France | France, Cour d'appel de Paris, B1, 19 mai 2022, 21/096117


Copies exécutoires
délivrées aux parties le :
RÉPUBLIQUE FRANÇAISE
AU NOM DU PEUPLE FRANÇAIS

COUR D'APPEL DE PARIS
Pôle 1 - Chambre 10

ARRÊT DU 19 MAI 2022

(no , pages)

Numéro d'inscription au répertoire général : No RG 21/09611 - No Portalis 35L7-V-B7F-CDWWT

Décision déférée à la cour : jugement du 07 mai 2021-juge de l'exécution de PARIS-RG no 20/81005

APPELANTS

Monsieur [N] [P]
[Adresse 3]
[Localité 6]

Madame [B] [Z] épouse [P]
[Adresse 3]
[Localité 6]

Représentés par Me Jérôme

DUPRE de la SELARL CABINET DUPRE SEROR et ASSOCIES, avocat au barreau de PARIS, toque : L0079

INTIMÉS

MONSIEUR LE COMPTABLE DU SIE DE PARIS 17ÈME
[...

Copies exécutoires
délivrées aux parties le :
RÉPUBLIQUE FRANÇAISE
AU NOM DU PEUPLE FRANÇAIS

COUR D'APPEL DE PARIS
Pôle 1 - Chambre 10

ARRÊT DU 19 MAI 2022

(no , pages)

Numéro d'inscription au répertoire général : No RG 21/09611 - No Portalis 35L7-V-B7F-CDWWT

Décision déférée à la cour : jugement du 07 mai 2021-juge de l'exécution de PARIS-RG no 20/81005

APPELANTS

Monsieur [N] [P]
[Adresse 3]
[Localité 6]

Madame [B] [Z] épouse [P]
[Adresse 3]
[Localité 6]

Représentés par Me Jérôme DUPRE de la SELARL CABINET DUPRE SEROR et ASSOCIES, avocat au barreau de PARIS, toque : L0079

INTIMÉS

MONSIEUR LE COMPTABLE DU SIE DE PARIS 17ÈME
[Adresse 5]
[Localité 8]

MONSIEUR LE COMPTABLE DU PRS PARISIEN 1
[Adresse 4]
[Localité 7]

Représentés par Me Sandrine BOURDAIS, avocat au barreau de PARIS, toque : G0709

COMPOSITION DE LA COUR

L'affaire a été débattue le 7 avril 2022, en audience publique, devant la cour composée de :
Madame Bénédicte PRUVOST, président de chambre
Madame Catherine LEFORT, conseiller
Monsieur Raphaël TRARIEUX, conseiller

qui en ont délibéré, un rapport a été présenté à l'audience par Monsieur Raphaël TRARIEUX, conseiller, dans les conditions prévues par l'article 804 du code de procédure civile.

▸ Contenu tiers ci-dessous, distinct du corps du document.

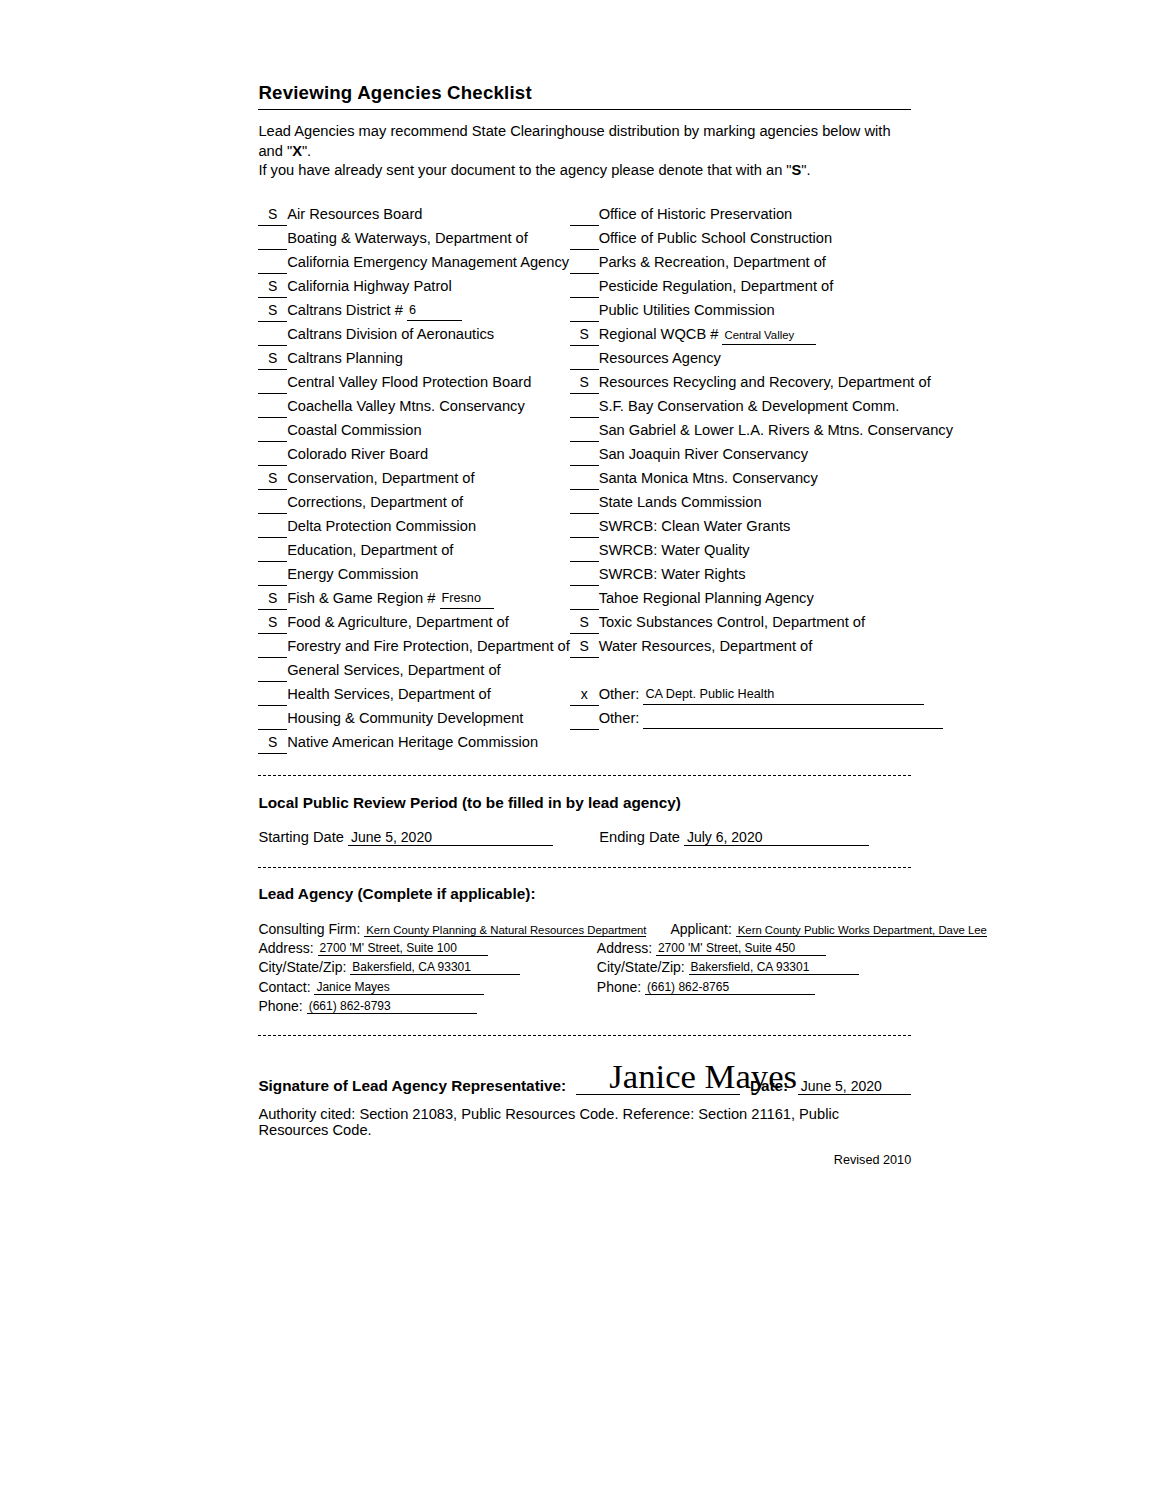Reviewing Agencies Checklist
Lead Agencies may recommend State Clearinghouse distribution by marking agencies below with and "X".
If you have already sent your document to the agency please denote that with an "S".
| S | Air Resources Board | | Office of Historic Preservation |
| | Boating & Waterways, Department of | | Office of Public School Construction |
| | California Emergency Management Agency | | Parks & Recreation, Department of |
| S | California Highway Patrol | | Pesticide Regulation, Department of |
| S | Caltrans District # 6 | | Public Utilities Commission |
| | Caltrans Division of Aeronautics | S | Regional WQCB # Central Valley |
| S | Caltrans Planning | | Resources Agency |
| | Central Valley Flood Protection Board | S | Resources Recycling and Recovery, Department of |
| | Coachella Valley Mtns. Conservancy | | S.F. Bay Conservation & Development Comm. |
| | Coastal Commission | | San Gabriel & Lower L.A. Rivers & Mtns. Conservancy |
| | Colorado River Board | | San Joaquin River Conservancy |
| S | Conservation, Department of | | Santa Monica Mtns. Conservancy |
| | Corrections, Department of | | State Lands Commission |
| | Delta Protection Commission | | SWRCB: Clean Water Grants |
| | Education, Department of | | SWRCB: Water Quality |
| | Energy Commission | | SWRCB: Water Rights |
| S | Fish & Game Region # Fresno | | Tahoe Regional Planning Agency |
| S | Food & Agriculture, Department of | S | Toxic Substances Control, Department of |
| | Forestry and Fire Protection, Department of | S | Water Resources, Department of |
| | General Services, Department of | | |
| | Health Services, Department of | x | Other: CA Dept. Public Health |
| | Housing & Community Development | | Other: |
| S | Native American Heritage Commission | | |
Local Public Review Period (to be filled in by lead agency)
Starting Date June 5, 2020
Ending Date July 6, 2020
Lead Agency (Complete if applicable):
Consulting Firm: Kern County Planning & Natural Resources Department
Applicant: Kern County Public Works Department, Dave Lee
Address: 2700 'M' Street, Suite 100
Address: 2700 'M' Street, Suite 450
City/State/Zip: Bakersfield, CA 93301
City/State/Zip: Bakersfield, CA 93301
Contact: Janice Mayes
Phone: (661) 862-8765
Phone: (661) 862-8793
Signature of Lead Agency Representative: Janice Mayes Date: June 5, 2020
Authority cited: Section 21083, Public Resources Code. Reference: Section 21161, Public Resources Code.
Revised 2010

GREFFIER lors des débats : Monsieur Grégoire GROSPELLIER

ARRÊT
-contradictoire
-par mise à disposition de l'arrêt au greffe de la cour, les parties en ayant été préalablement avisées dans les conditions prévues au deuxième alinéa de l'article 450 du code de procédure civile.
-signé par Madame Bénédicte PRUVOST, président de chambre et par Monsieur Grégoire GROSPELLIER, greffier présent lors de la mise à disposition.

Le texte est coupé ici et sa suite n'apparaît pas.